April 19, 2024

Wal-Mart Posts a Profit Despite Struggles in the U.S.

Job security replaced gas prices as the top concern for customers at Wal-Mart, the nation’s biggest retailer, in the second quarter.

Shoppers at the low end of the market are under as much pressure as ever, Wal-Mart executives said Tuesday.

“Our core customer continues to be strained, and we still see what we call the paycheck cycle as pronounced as ever, and of course the volatility in the headlines, the volatility caused last week, doesn’t help the customer,” said Charles M. Holley Jr., Wal-Mart’s chief financial officer, in a call with reporters. “We haven’t seen any relief,” he said, and “we’re starting to see jobs as the number one concern among our customers at Wal-Mart.”

Those worries among customers contributed to the ninth consecutive quarter of declining same-store sales at Wal-Mart’s United States stores. The decline, 0.9 percent, was worse than analysts’ forecasts for a 0.6 percent decline.

Net income at the company increased 5.7 percent to $3.8 billion, or $1.09 a share, a penny better than analysts had projected. Its revenue rose 5.4 percent to $109.3 billion.

Analysts said the company’s better-than-expected profit and its brisk international growth were good, but that the United States stores remained problematic. Wal-Mart removed products from its shelves during the recession to appeal to more upscale customers with cleaner aisles. When sales were hurt, it reversed that decision, and is now adding back merchandise to its stores.Executives “noted that trends improved sequentially each month of the quarter. However, second-quarter comps showed little improvement versus the 1.1 percent decline in the first quarter, particularly given expected benefits” from Wal-Mart’s adding back merchandise, and from inflation, said a Sanford C. Bernstein Company analyst, Colin McGranahan, in a note to clients. “Results were relatively uninspiring.”Even within Wal-Mart, there seems to be a divide between rich and poor. Wal-Mart’s Sam’s Club warehouse division had a 5.0 percent increase in same-store sales, excluding the effect of fuel prices; including fuel prices, that rise was 9.6 percent. It was the sixth quarter of improving same-store sales at Sam’s.

Mr. Holley said that while Sam’s executives had been doing a good job, the difference in results was also attributable to the customer profile.

“Sam’s does have a member that has a higher income level than Wal-Mart in the U.S.,” he said.

Meanwhile, the Wal-Mart shoppers in the United States are having a tough time of it.

“The unemployment is actually a lot higher for people who have less education and had less income to begin with — it’s much more severe as you go down the economic scale,” Mr. Holley said. “Negative headlines don’t help consumer sentiment at any level of income, but our customer, also just from a job perspective and a real income perspective, is really stretched. Gas prices have eased a little bit over the quarter, and that has helped our core customer.
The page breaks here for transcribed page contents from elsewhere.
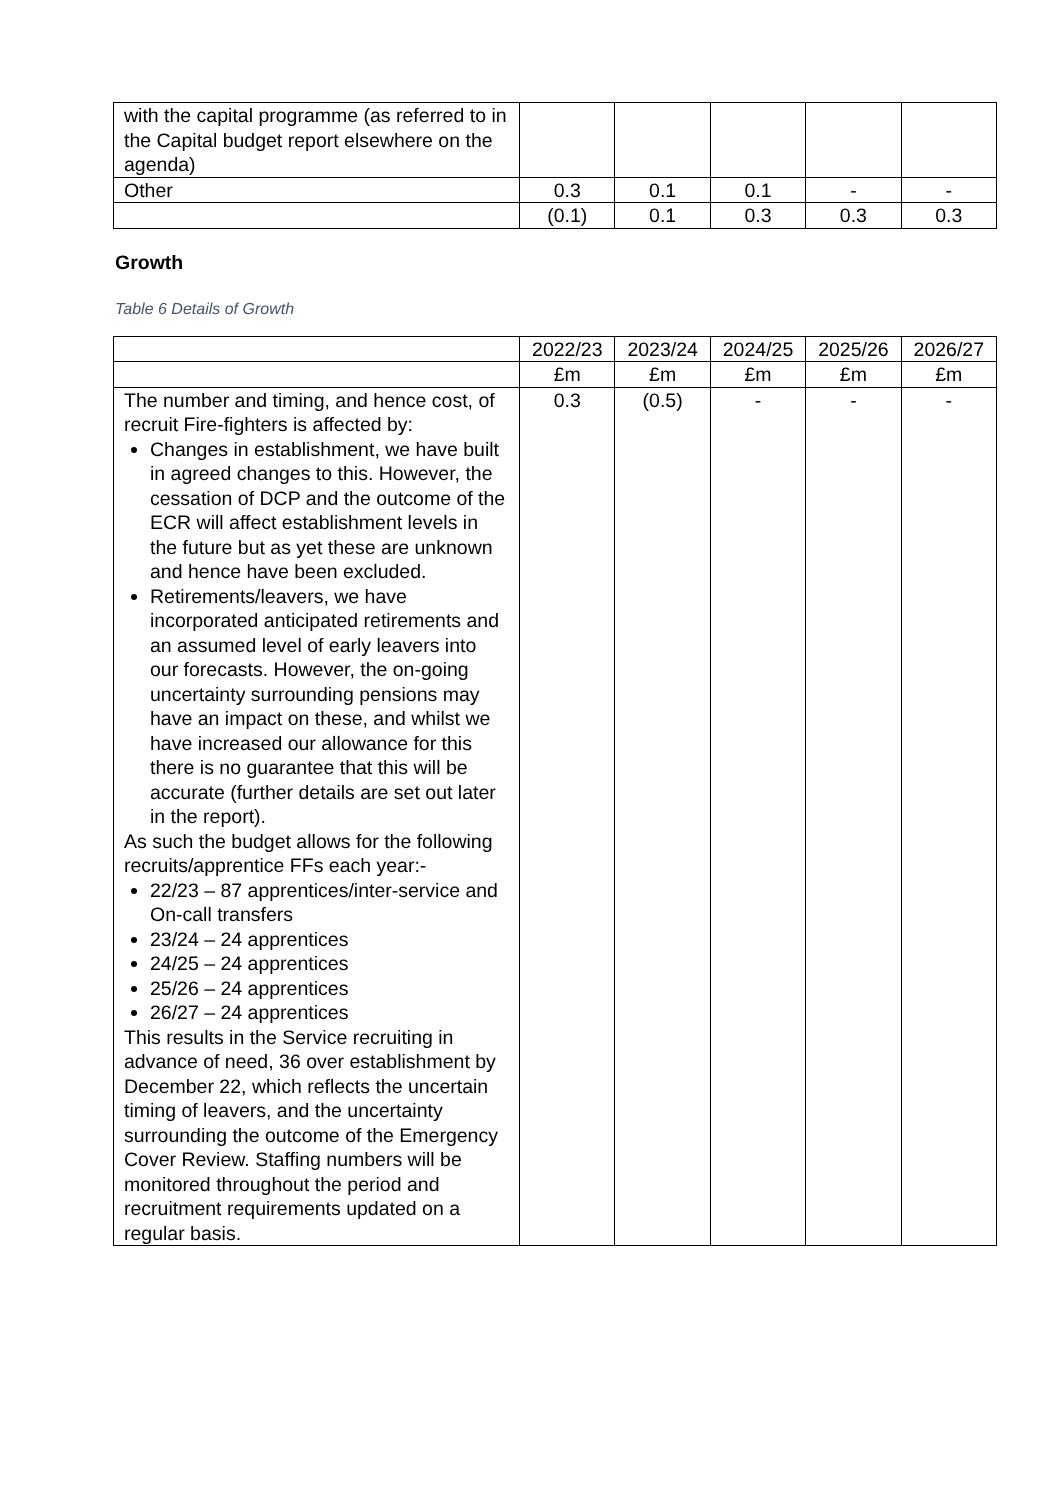| with the capital programme (as referred to in the Capital budget report elsewhere on the agenda) | | | | | |
| Other | 0.3 | 0.1 | 0.1 | - | - |
| | (0.1) | 0.1 | 0.3 | 0.3 | 0.3 |
Growth
Table 6 Details of Growth
| | 2022/23 | 2023/24 | 2024/25 | 2025/26 | 2026/27 |
| --- | --- | --- | --- | --- | --- |
| | £m | £m | £m | £m | £m |
| The number and timing, and hence cost, of recruit Fire-fighters is affected by: Changes in establishment, we have built in agreed changes to this. However, the cessation of DCP and the outcome of the ECR will affect establishment levels in the future but as yet these are unknown and hence have been excluded. Retirements/leavers, we have incorporated anticipated retirements and an assumed level of early leavers into our forecasts. However, the on-going uncertainty surrounding pensions may have an impact on these, and whilst we have increased our allowance for this there is no guarantee that this will be accurate (further details are set out later in the report). As such the budget allows for the following recruits/apprentice FFs each year:- 22/23 – 87 apprentices/inter-service and On-call transfers 23/24 – 24 apprentices 24/25 – 24 apprentices 25/26 – 24 apprentices 26/27 – 24 apprentices This results in the Service recruiting in advance of need, 36 over establishment by December 22, which reflects the uncertain timing of leavers, and the uncertainty surrounding the outcome of the Emergency Cover Review. Staffing numbers will be monitored throughout the period and recruitment requirements updated on a regular basis. | 0.3 | (0.5) | - | - | - |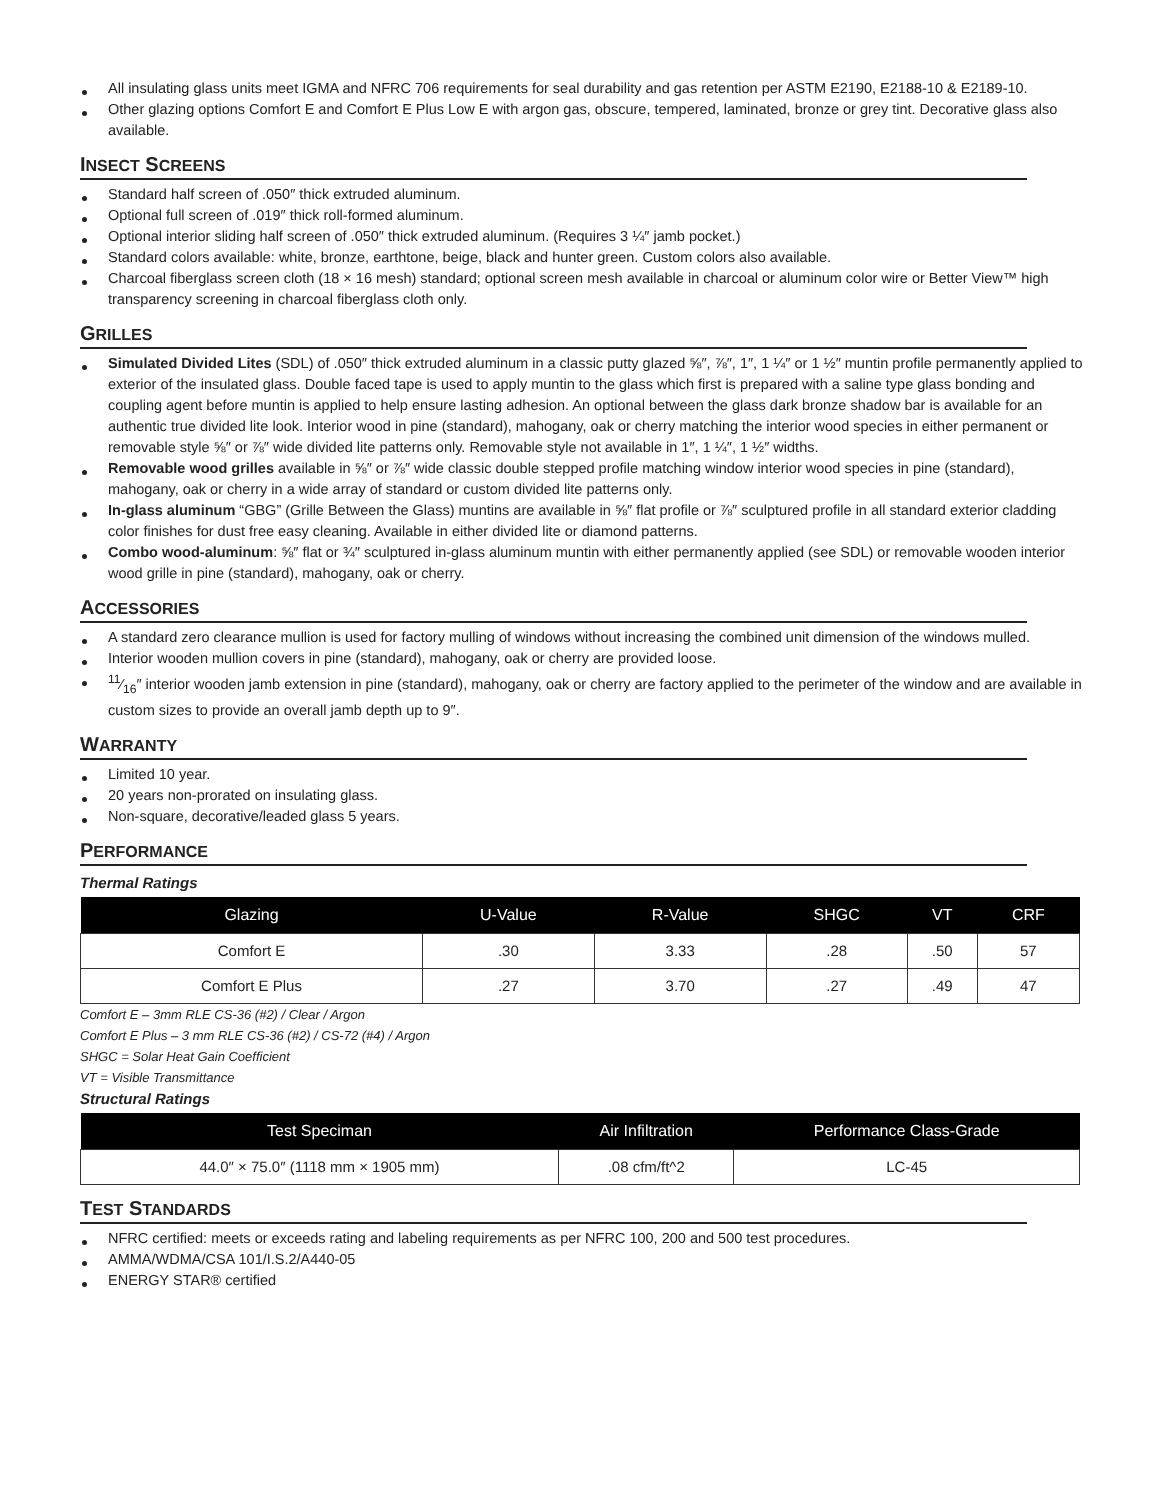All insulating glass units meet IGMA and NFRC 706 requirements for seal durability and gas retention per ASTM E2190, E2188-10 & E2189-10.
Other glazing options Comfort E and Comfort E Plus Low E with argon gas, obscure, tempered, laminated, bronze or grey tint. Decorative glass also available.
INSECT SCREENS
Standard half screen of .050″ thick extruded aluminum.
Optional full screen of .019″ thick roll-formed aluminum.
Optional interior sliding half screen of .050″ thick extruded aluminum. (Requires 3 ¼″ jamb pocket.)
Standard colors available: white, bronze, earthtone, beige, black and hunter green. Custom colors also available.
Charcoal fiberglass screen cloth (18 × 16 mesh) standard; optional screen mesh available in charcoal or aluminum color wire or Better View™ high transparency screening in charcoal fiberglass cloth only.
GRILLES
Simulated Divided Lites (SDL) of .050″ thick extruded aluminum in a classic putty glazed ⅝″, ⅞″, 1″, 1 ¼″ or 1 ½″ muntin profile permanently applied to exterior of the insulated glass. Double faced tape is used to apply muntin to the glass which first is prepared with a saline type glass bonding and coupling agent before muntin is applied to help ensure lasting adhesion. An optional between the glass dark bronze shadow bar is available for an authentic true divided lite look. Interior wood in pine (standard), mahogany, oak or cherry matching the interior wood species in either permanent or removable style ⅝″ or ⅞″ wide divided lite patterns only. Removable style not available in 1″, 1 ¼″, 1 ½″ widths.
Removable wood grilles available in ⅝″ or ⅞″ wide classic double stepped profile matching window interior wood species in pine (standard), mahogany, oak or cherry in a wide array of standard or custom divided lite patterns only.
In-glass aluminum “GBG” (Grille Between the Glass) muntins are available in ⅝″ flat profile or ⅞″ sculptured profile in all standard exterior cladding color finishes for dust free easy cleaning. Available in either divided lite or diamond patterns.
Combo wood-aluminum: ⅝″ flat or ¾″ sculptured in-glass aluminum muntin with either permanently applied (see SDL) or removable wooden interior wood grille in pine (standard), mahogany, oak or cherry.
ACCESSORIES
A standard zero clearance mullion is used for factory mulling of windows without increasing the combined unit dimension of the windows mulled.
Interior wooden mullion covers in pine (standard), mahogany, oak or cherry are provided loose.
11⁄16″ interior wooden jamb extension in pine (standard), mahogany, oak or cherry are factory applied to the perimeter of the window and are available in custom sizes to provide an overall jamb depth up to 9″.
WARRANTY
Limited 10 year.
20 years non-prorated on insulating glass.
Non-square, decorative/leaded glass 5 years.
PERFORMANCE
Thermal Ratings
| Glazing | U-Value | R-Value | SHGC | VT | CRF |
| --- | --- | --- | --- | --- | --- |
| Comfort E | .30 | 3.33 | .28 | .50 | 57 |
| Comfort E Plus | .27 | 3.70 | .27 | .49 | 47 |
Comfort E – 3mm RLE CS-36 (#2) / Clear / Argon
Comfort E Plus – 3 mm RLE CS-36 (#2) / CS-72 (#4) / Argon
SHGC = Solar Heat Gain Coefficient
VT = Visible Transmittance
Structural Ratings
| Test Speciman | Air Infiltration | Performance Class-Grade |
| --- | --- | --- |
| 44.0″ × 75.0″ (1118 mm × 1905 mm) | .08 cfm/ft^2 | LC-45 |
TEST STANDARDS
NFRC certified: meets or exceeds rating and labeling requirements as per NFRC 100, 200 and 500 test procedures.
AMMA/WDMA/CSA 101/I.S.2/A440-05
ENERGY STAR® certified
At the same time, having negative headlines does not help consumer sentiment.”

And William S. Simon, who oversees Wal-Mart’s United States stores, told investors, “We also have seen an increase in the number of customers relying on government assistance for food and necessities for their family” in the quarter.

“They have to be very careful what they spend their money on. They’re buying necessities; they’re not buying discretionary items,” Mr. Holley said of shoppers using public assistance programs.

Wal-Mart executives said it continued to address its customers’ reluctance to spend by adding back in merchandise in a range of product sizes and prices. Mr. Holley said that in the first categories Wal-Mart had done this in — food, health and wellness — it had registered positive comparable-store sales, “so we feel like it’s definitely working.”

Home Depot, which also reported quarterly results on Tuesday, said that despite a lackluster housing market, its profit and sales were strong.

“We saw strength across the store,” Carol B. Tomé, Home Depot’s chief financial officer, said in an interview. That was a result of “storm damage related sales, the garden business coming back as weather improved, the heat we saw across the country which meant we sold a lot of air movement,” she said.

The company said its profit increased by 14.3 percent from a year earlier, to $1.36 billion, or 86 cents a share, three cents higher than what analysts expected. Sales increased 4.2 percent to $20.2 billion, and same-store sales were up 4.3 percent.

The company increased its full-year earnings projections by 10 cents, to $2.34 a share.

Ms. Tomé said that the company’s sales so far in August were in line with what Home Depot had projected.

“We don’t see that our customers are immediately reacting to the stock market,” she said.